In the case of the 47 percent increase requested by Anthem for one of its individual market plans, Blumenthal said the insurance commissioner did not look at some basic data, such as whether the policies were profitable or losing money, before granting the hike.

And in an interview with the New Haven Register earlier this month, Blumenthal said the federal government should step in to block excessive rate hikes if state regulators can’t or won’t do so.

The health care overhaul stopped well short of giving the federal government the power to approve or reject insurance increases. Instead, the overhaul gives states additional resources to review rate increase requests and requires insurance companies proposing “unreasonable” increases to file a disclosure form justifying the increase with specific data.

Those disclosure forms can then be analyzed by federal and state officials to determine whether the rate is based on legitimate increases in the cost of medical care or other factors. Federal regulators are still working out detailed rules to enforce that provision.

Although McMahon’s campaign has tried to highlight the recent rate increases as evidence that health reform is not working, she has not said what proposals she would support, if any, to block unreasonable increases. Asked if she supported law’s efforts to ramp up state review and block excessive rate increases, Ed Patru, a spokesman for McMahon, did not directly answer, instead reiterating a criticism of Blumenthal’s support for the reform.

“She rejects this premise that the way we control health costs is to force companies to dramatically expand coverage and expect there will not be a cost for that,” Patru said.

The public option: One of the most contentious elements of the health care debate focused on whether to include a so-called “public option,” a government insurance plan that would compete with private insurance plans. Proponents said including a public plan, similar to Medicare, was the only way to fundamentally reform the health care system, by introducing real choice and competition to bring down costs. Detractors said it was tantamount to a government takeover of health care and would drive private insurers out of the marketplace.
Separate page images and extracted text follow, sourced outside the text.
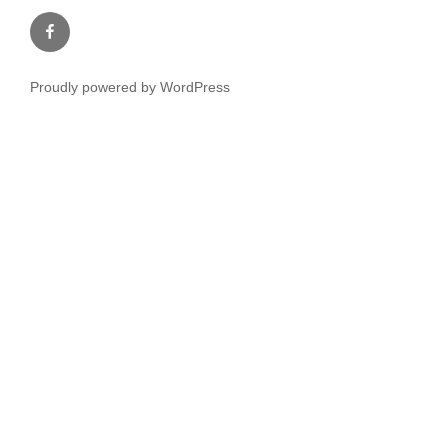
Facebook
Proudly powered by WordPress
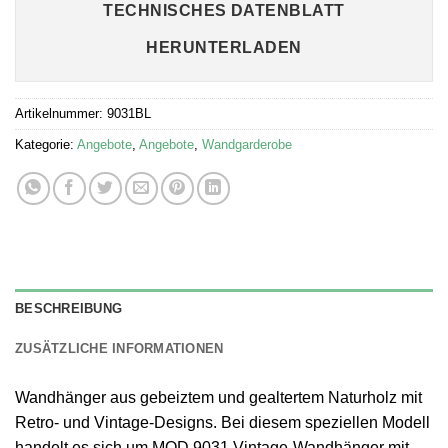
TECHNISCHES DATENBLATT
HERUNTERLADEN
Artikelnummer:
9031BL
Kategorie:
Angebote
,
Angebote
,
Wandgarderobe
BESCHREIBUNG
ZUSÄTZLICHE INFORMATIONEN
Wandhänger aus gebeiztem und gealtertem Naturholz mit
Retro- und Vintage-Designs. Bei diesem speziellen Modell
handelt es sich um MOD 9031 Vintage-Wandhänger mit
It was not included in the final version of the law, but remains a flashpoint.  And it’s also a good indicator of a candidate’s general philosophy on the government’s role in health care.

In an interview with the Connecticut Post, McMahon said she would oppose any effort to include a public option in health reform.

“I don’t believe that the government would run the public option very well,” said McMahon.

Downes, the Blumenthal spokeswoman, said he favors the idea of a public option. “He would want to review the details of any proposal to determine whether it meets service and cost criteria that should be imposed,” Downes said.